The educational activity presented involves simulated, case-based scenarios. The patients depicted in these scenarios are fictitious and no association with any actual patient, whether living or deceased, is intended or should be inferred. The material presented here does not necessarily reflect the views of SEI Healthcare, or any individuals or commercial entities that support companies that support educational programming on med-sims.org. These materials may include discussion of therapeutic products that have not been approved by the European Medicines Agency, off-label uses of approved products, or data that were presented in abstract form. These data should be considered preliminary until published in a peer-reviewed journal. Readers should verify all information and data before treating patients or employing any therapies described in this or any educational activity. A qualified healthcare professional should be consulted before using any therapeutic product discussed herein.

Faculty:

docent

Siegfried Kasper, MD

Professor of Psychiatry and Head of the Department of Psychiatry and Psychotherapy at the Medical University of Vienna, Austria

Financial disclosure

Disclosure: Siegfried Kasper, MD, has disclosed the following relevant financial relationships:

  • Received grants/research support, consulting fees and/or honoraria within the last three years from Angelini Pharma, APO Orphan Pharmaceuticals AG, Celgene GmBH, Eli Lilly, Janssen-Cilag Pharma GmBH, Lundbeck A/S, Mundipharma, Neuraxpharm, Pfizer, Sage, Schwabe, Servier, Shire, Sumitomo Dainippon Pharma Co.

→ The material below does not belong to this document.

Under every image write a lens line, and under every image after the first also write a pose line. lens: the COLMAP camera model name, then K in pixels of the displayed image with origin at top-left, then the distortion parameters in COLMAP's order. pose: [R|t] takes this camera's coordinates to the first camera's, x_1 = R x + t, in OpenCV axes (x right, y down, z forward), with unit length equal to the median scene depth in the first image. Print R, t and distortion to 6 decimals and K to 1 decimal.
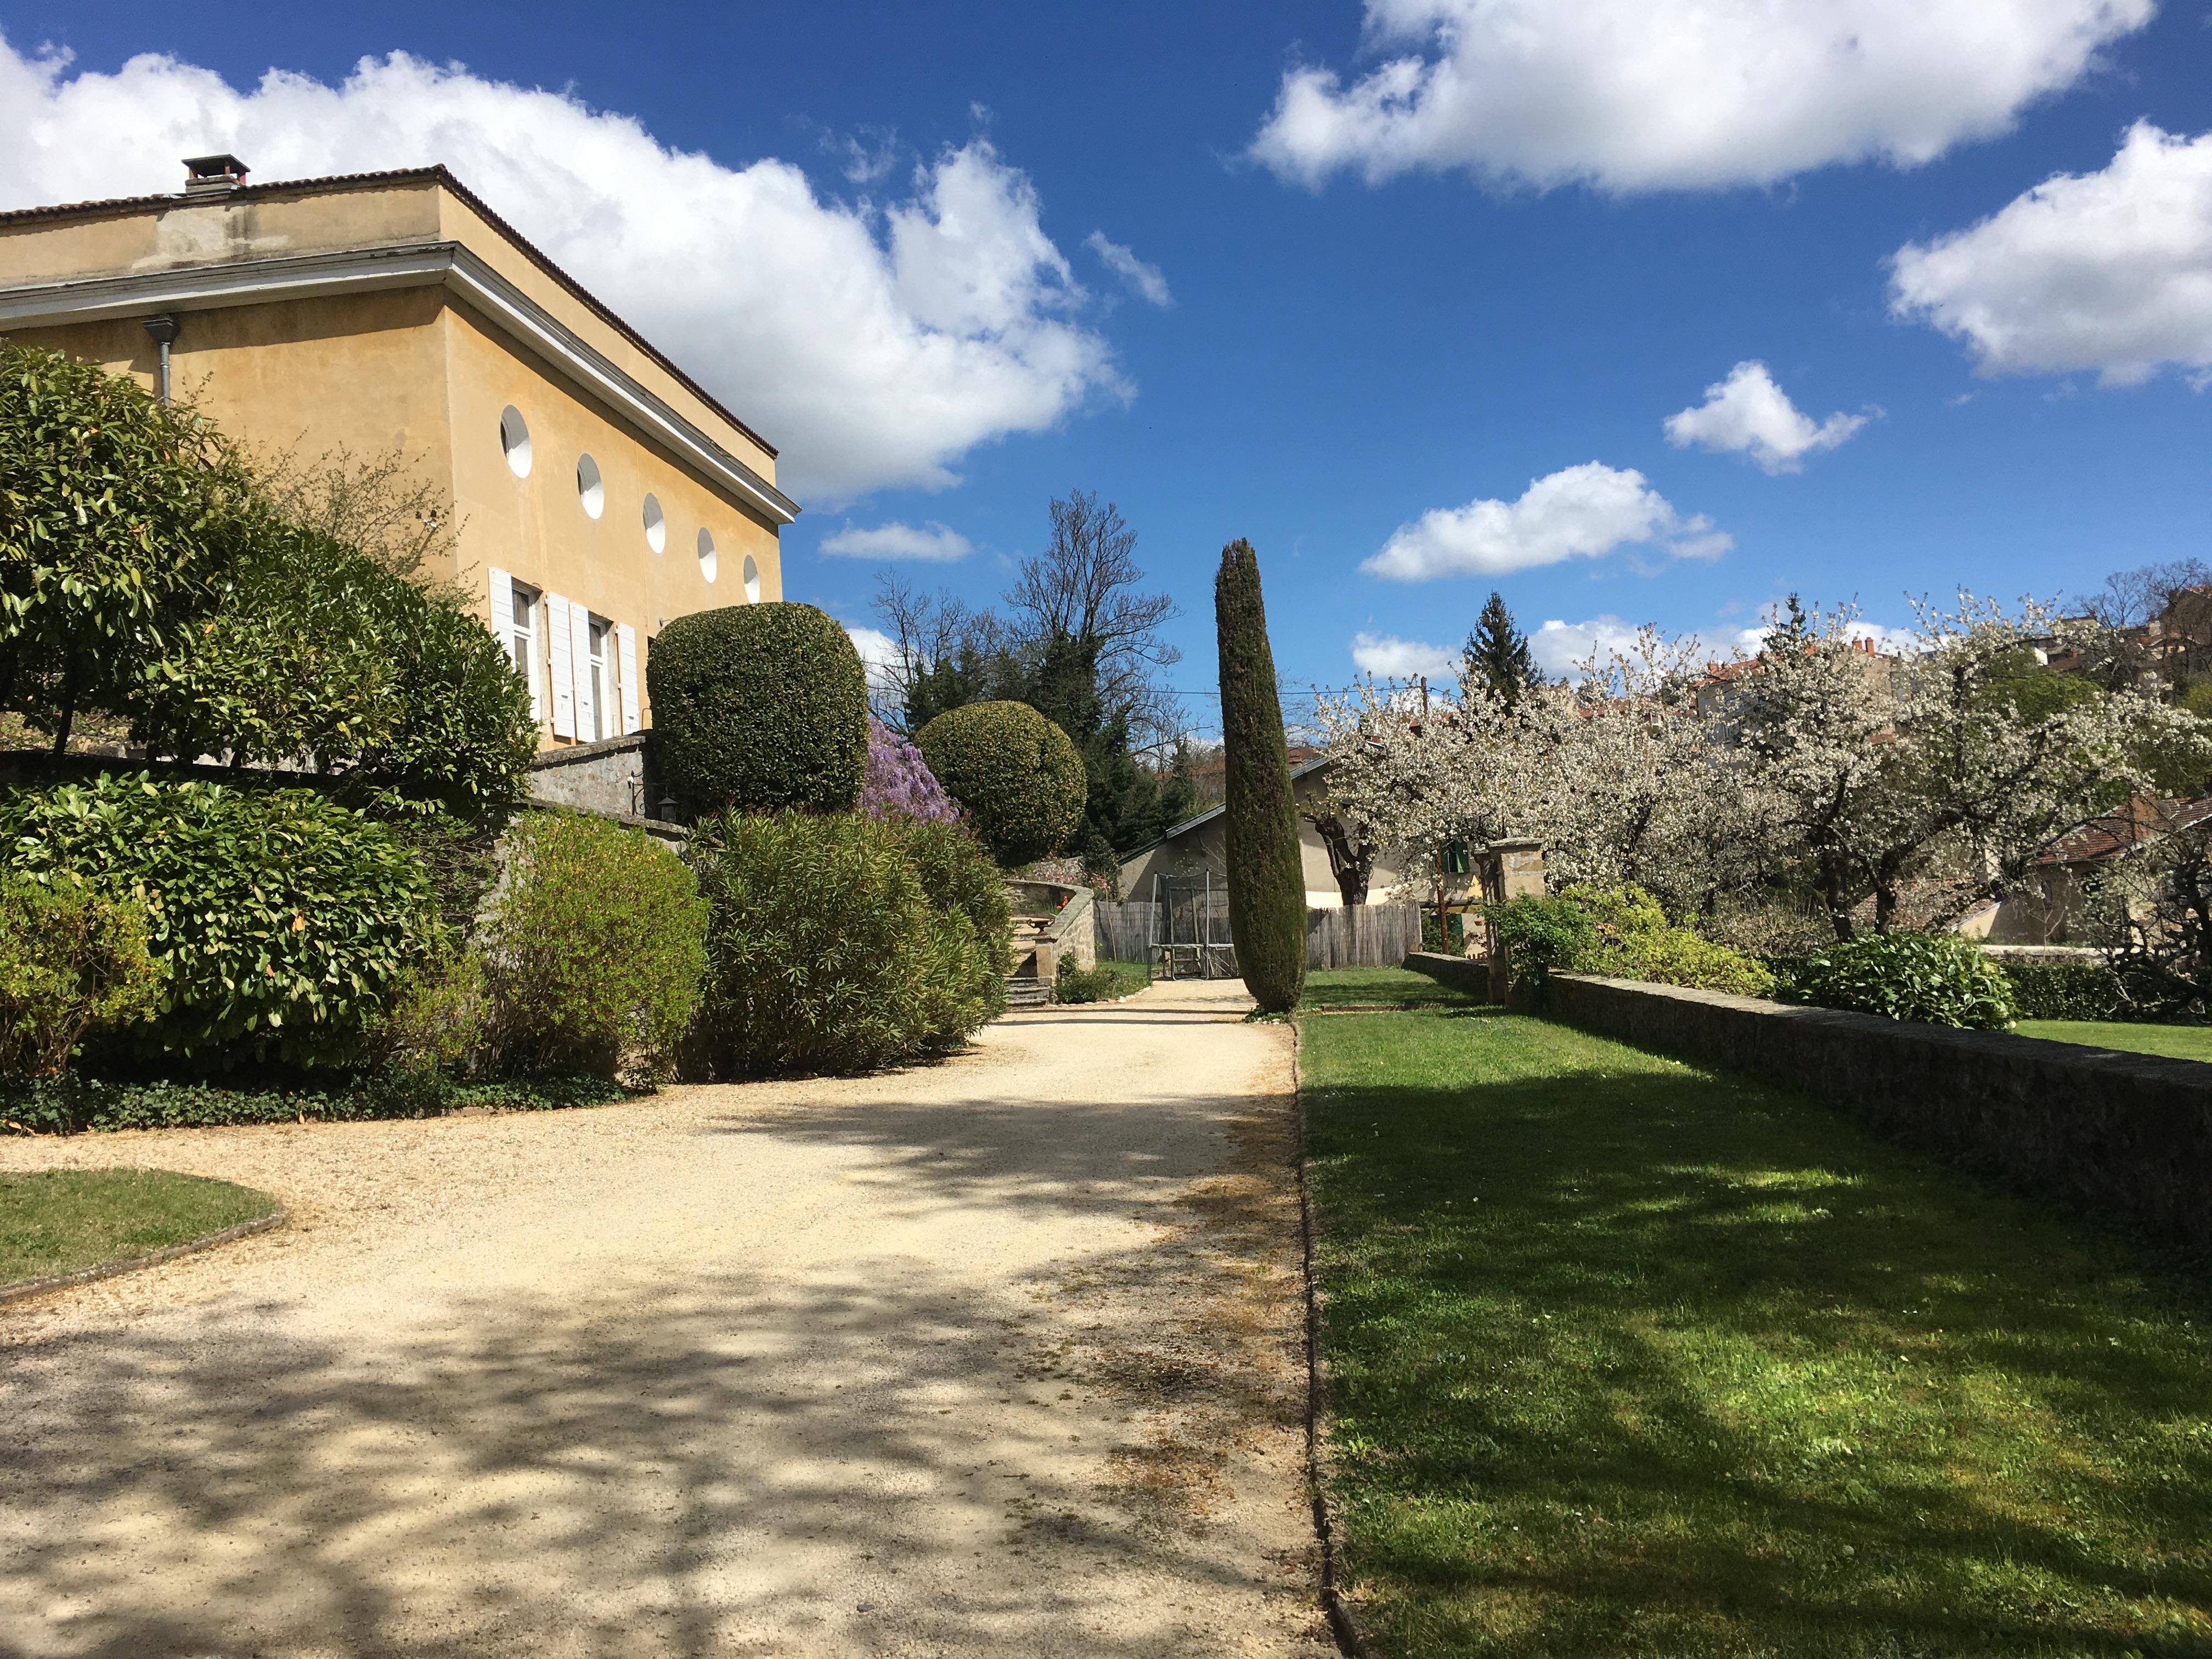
lens RADIAL K [[1885.6, 0, 1105.7], [0, 1885.6, 831.0], [0, 0, 1]] dist [0.003236, -0.001887]
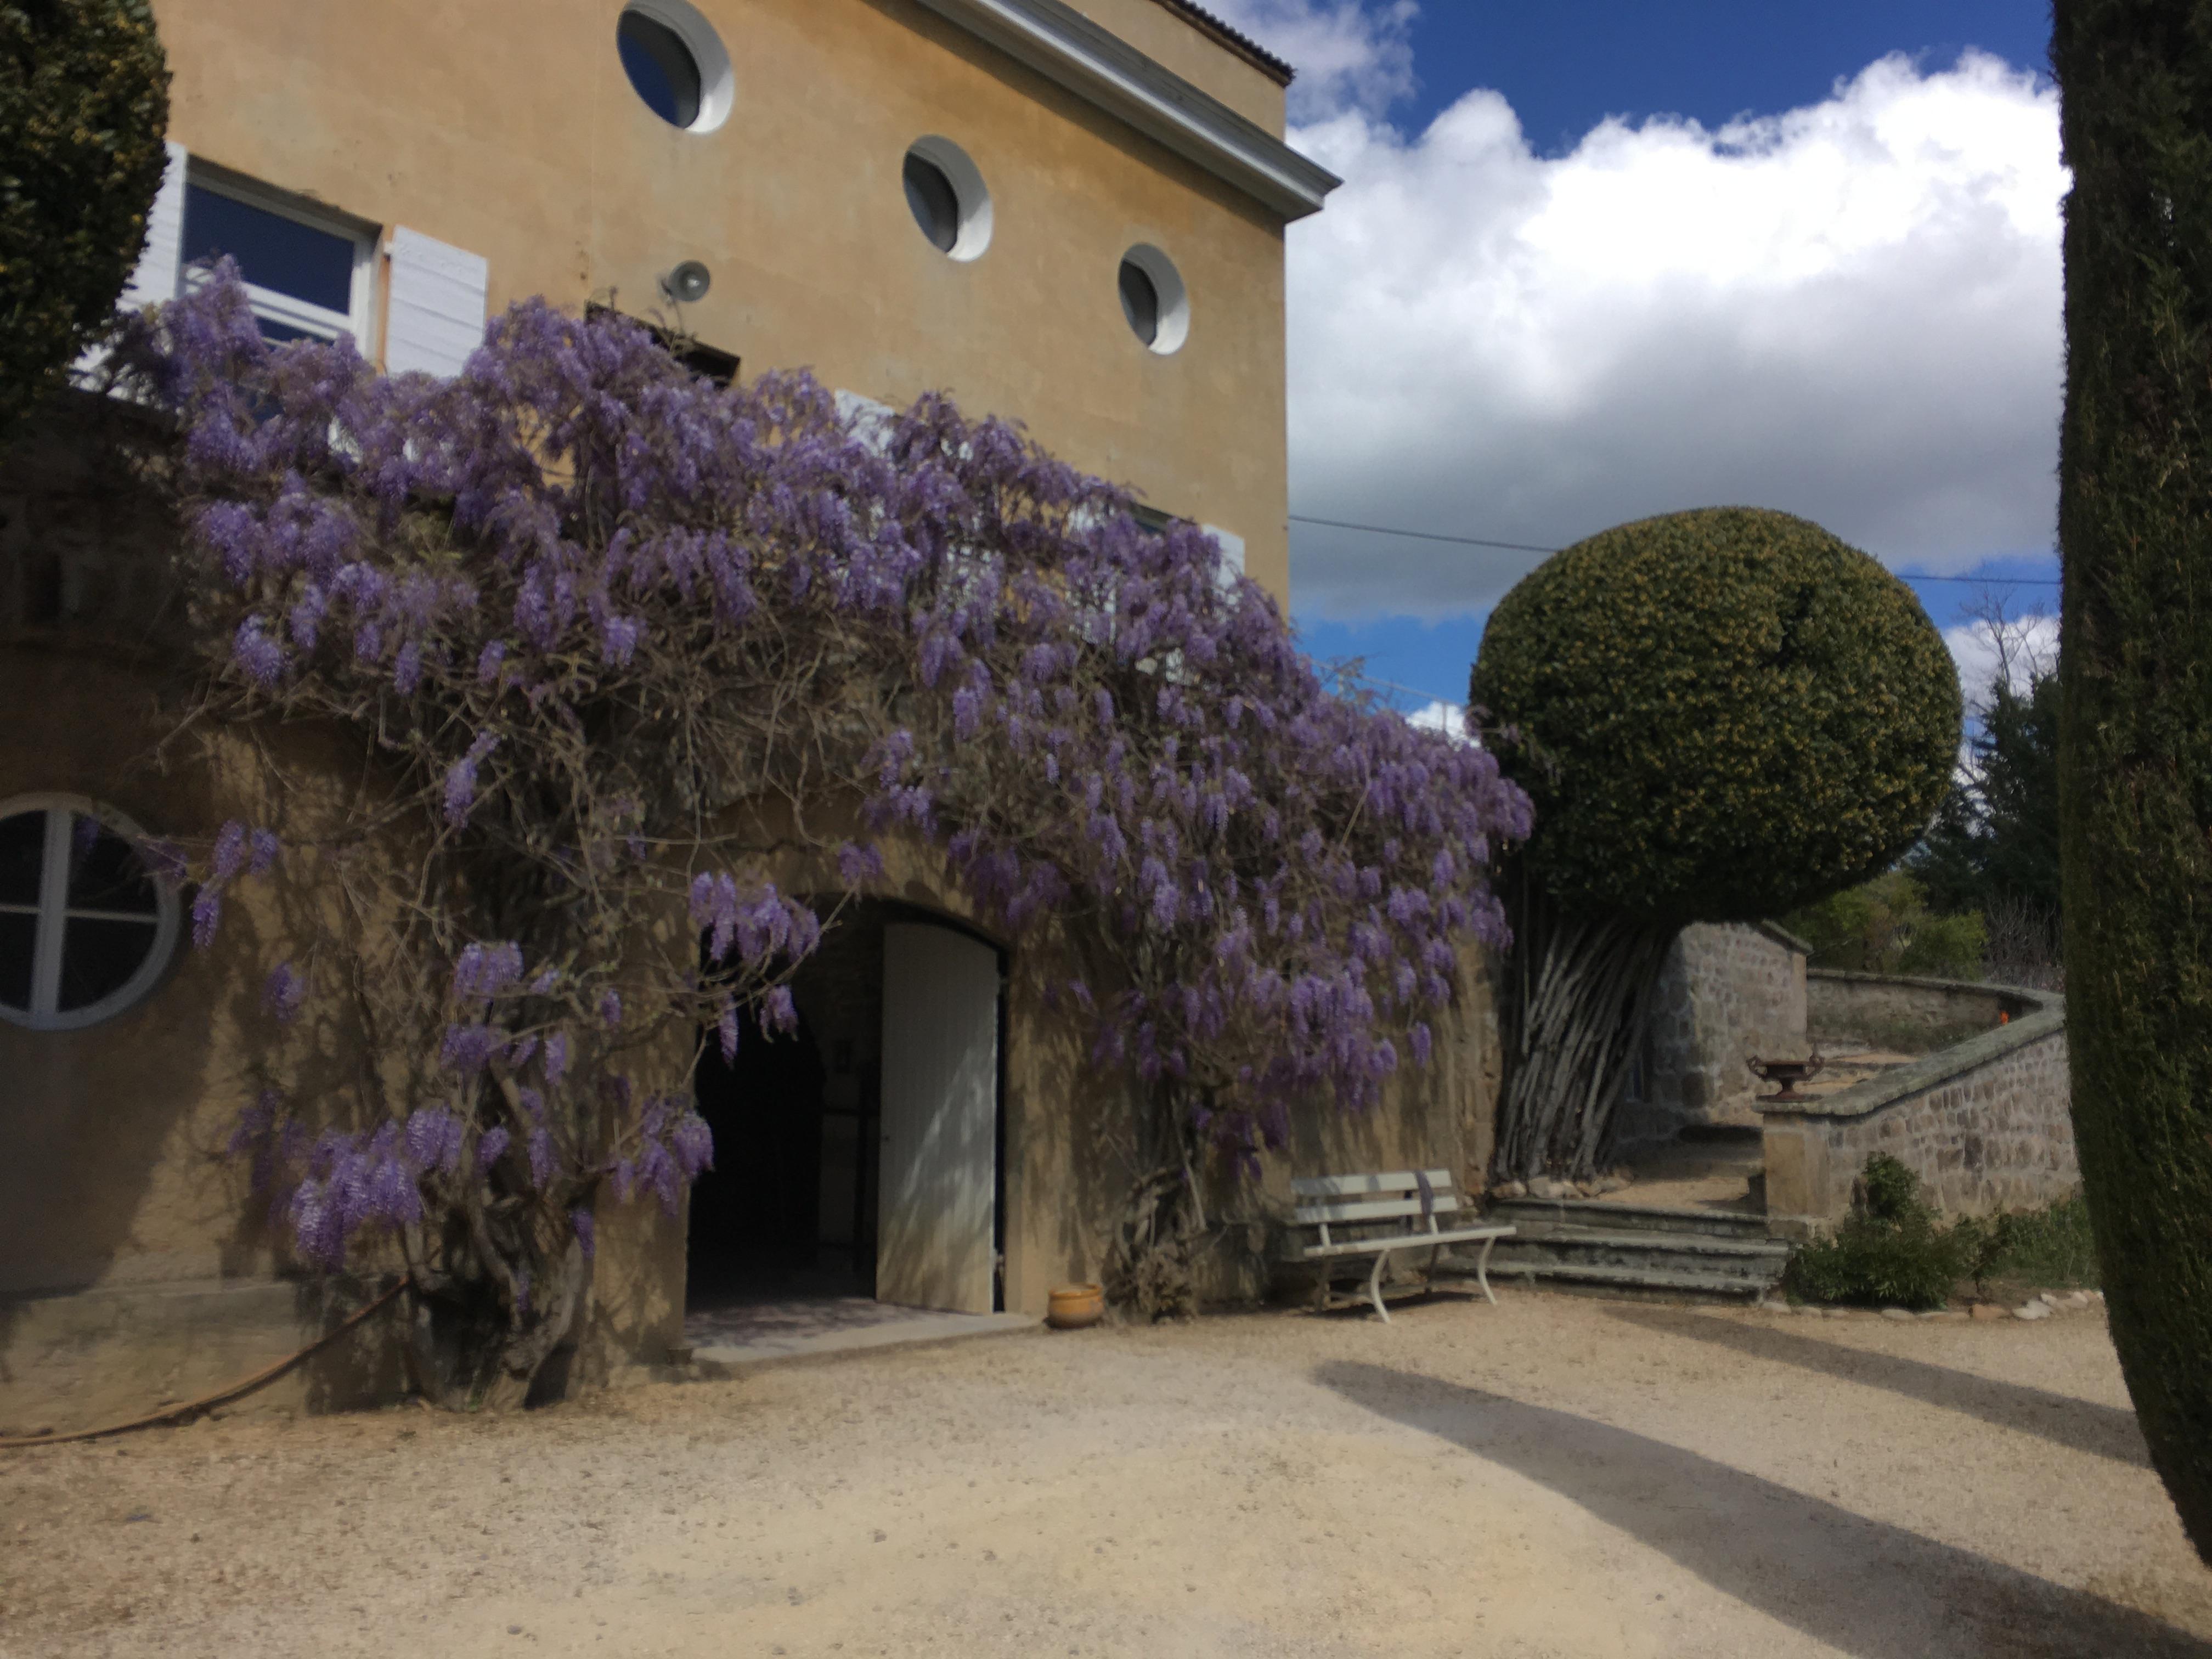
lens RADIAL K [[1885.6, 0, 1107.0], [0, 1885.6, 830.9], [0, 0, 1]] dist [0.003236, -0.001887]
pose [[0.819041, -0.010200, -0.573644, 0.070848], [-0.023493, 0.998407, -0.051295, 0.024442], [0.573253, 0.055489, 0.817497, 0.619812]]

Ltd and Takeda.
  • Owns stock, stock options, or bonds from: None.

Accreditation Statement

The European Accreditation Committee in CNS (EACIC) has granted 1 CME credit to the interactive patient simulation: Major depressive disorder (on www.Med-sims.org, with the financial support of Lundbeck). To obtain your CME credits, complete the evaluation form at www.eacic.eu. To receive a certificate of CME credits, please complete the evaluation form on the EACIC website, www.eacic.eu.

Expiration Dates

The deadline to complete the evaluation form is 31 December 2019.